## START

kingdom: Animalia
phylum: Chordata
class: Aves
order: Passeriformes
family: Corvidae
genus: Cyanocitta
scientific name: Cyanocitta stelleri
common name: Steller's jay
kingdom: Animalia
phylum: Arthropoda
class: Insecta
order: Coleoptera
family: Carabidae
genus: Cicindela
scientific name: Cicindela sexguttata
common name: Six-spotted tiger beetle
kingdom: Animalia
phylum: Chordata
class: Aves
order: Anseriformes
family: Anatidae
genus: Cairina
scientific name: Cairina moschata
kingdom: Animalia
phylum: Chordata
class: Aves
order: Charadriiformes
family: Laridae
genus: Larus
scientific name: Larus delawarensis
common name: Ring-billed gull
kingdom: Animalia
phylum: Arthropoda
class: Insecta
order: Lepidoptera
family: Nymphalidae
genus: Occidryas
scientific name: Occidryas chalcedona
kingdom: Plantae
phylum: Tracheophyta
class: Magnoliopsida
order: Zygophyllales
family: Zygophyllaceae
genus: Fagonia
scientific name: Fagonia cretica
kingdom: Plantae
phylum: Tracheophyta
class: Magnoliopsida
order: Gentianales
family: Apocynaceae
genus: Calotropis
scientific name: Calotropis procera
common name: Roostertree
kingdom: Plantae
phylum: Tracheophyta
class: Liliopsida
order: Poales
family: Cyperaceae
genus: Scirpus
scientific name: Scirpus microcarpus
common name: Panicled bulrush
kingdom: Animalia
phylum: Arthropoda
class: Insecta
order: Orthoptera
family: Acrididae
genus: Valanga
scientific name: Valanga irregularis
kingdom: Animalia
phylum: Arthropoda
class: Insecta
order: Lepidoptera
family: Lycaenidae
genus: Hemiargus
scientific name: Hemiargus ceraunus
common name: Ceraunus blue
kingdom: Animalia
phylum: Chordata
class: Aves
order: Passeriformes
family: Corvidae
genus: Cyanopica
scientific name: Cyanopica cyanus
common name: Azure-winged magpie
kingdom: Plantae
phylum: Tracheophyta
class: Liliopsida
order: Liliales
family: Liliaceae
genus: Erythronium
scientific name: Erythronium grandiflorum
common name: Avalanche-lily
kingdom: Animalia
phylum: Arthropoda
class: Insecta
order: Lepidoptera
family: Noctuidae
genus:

## END

Work to complete | Format every line of the data above as a Markdown table with two columns, Row and Line, numbering each row and omitting blank lines.

Response for this exercise |
| Row | Line |
|---|---|
| 1 | kingdom: Animalia |
| 2 | phylum: Chordata |
| 3 | class: Aves |
| 4 | order: Passeriformes |
| 5 | family: Corvidae |
| 6 | genus: Cyanocitta |
| 7 | scientific name: Cyanocitta stelleri |
| 8 | common name: Steller's jay |
| 9 | kingdom: Animalia |
| 10 | phylum: Arthropoda |
| 11 | class: Insecta |
| 12 | order: Coleoptera |
| 13 | family: Carabidae |
| 14 | genus: Cicindela |
| 15 | scientific name: Cicindela sexguttata |
| 16 | common name: Six-spotted tiger beetle |
| 17 | kingdom: Animalia |
| 18 | phylum: Chordata |
| 19 | class: Aves |
| 20 | order: Anseriformes |
| 21 | family: Anatidae |
| 22 | genus: Cairina |
| 23 | scientific name: Cairina moschata |
| 24 | kingdom: Animalia |
| 25 | phylum: Chordata |
| 26 | class: Aves |
| 27 | order: Charadriiformes |
| 28 | family: Laridae |
| 29 | genus: Larus |
| 30 | scientific name: Larus delawarensis |
| 31 | common name: Ring-billed gull |
| 32 | kingdom: Animalia |
| 33 | phylum: Arthropoda |
| 34 | class: Insecta |
| 35 | order: Lepidoptera |
| 36 | family: Nymphalidae |
| 37 | genus: Occidryas |
| 38 | scientific name: Occidryas chalcedona |
| 39 | kingdom: Plantae |
| 40 | phylum: Tracheophyta |
| 41 | class: Magnoliopsida |
| 42 | order: Zygophyllales |
| 43 | family: Zygophyllaceae |
| 44 | genus: Fagonia |
| 45 | scientific name: Fagonia cretica |
| 46 | kingdom: Plantae |
| 47 | phylum: Tracheophyta |
| 48 | class: Magnoliopsida |
| 49 | order: Gentianales |
| 50 | family: Apocynaceae |
| 51 | genus: Calotropis |
| 52 | scientific name: Calotropis procera |
| 53 | common name: Roostertree |
| 54 | kingdom: Plantae |
| 55 | phylum: Tracheophyta |
| 56 | class: Liliopsida |
| 57 | order: Poales |
| 58 | family: Cyperaceae |
| 59 | genus: Scirpus |
| 60 | scientific name: Scirpus microcarpus |
| 61 | common name: Panicled bulrush |
| 62 | kingdom: Animalia |
| 63 | phylum: Arthropoda |
| 64 | class: Insecta |
| 65 | order: Orthoptera |
| 66 | family: Acrididae |
| 67 | genus: Valanga |
| 68 | scientific name: Valanga irregularis |
| 69 | kingdom: Animalia |
| 70 | phylum: Arthropoda |
| 71 | class: Insecta |
| 72 | order: Lepidoptera |
| 73 | family: Lycaenidae |
| 74 | genus: Hemiargus |
| 75 | scientific name: Hemiargus ceraunus |
| 76 | common name: Ceraunus blue |
| 77 | kingdom: Animalia |
| 78 | phylum: Chordata |
| 79 | class: Aves |
| 80 | order: Passeriformes |
| 81 | family: Corvidae |
| 82 | genus: Cyanopica |
| 83 | scientific name: Cyanopica cyanus |
| 84 | common name: Azure-winged magpie |
| 85 | kingdom: Plantae |
| 86 | phylum: Tracheophyta |
| 87 | class: Liliopsida |
| 88 | order: Liliales |
| 89 | family: Liliaceae |
| 90 | genus: Erythronium |
| 91 | scientific name: Erythronium grandiflorum |
| 92 | common name: Avalanche-lily |
| 93 | kingdom: Animalia |
| 94 | phylum: Arthropoda |
| 95 | class: Insecta |
| 96 | order: Lepidoptera |
| 97 | family: Noctuidae |
| 98 | genus: |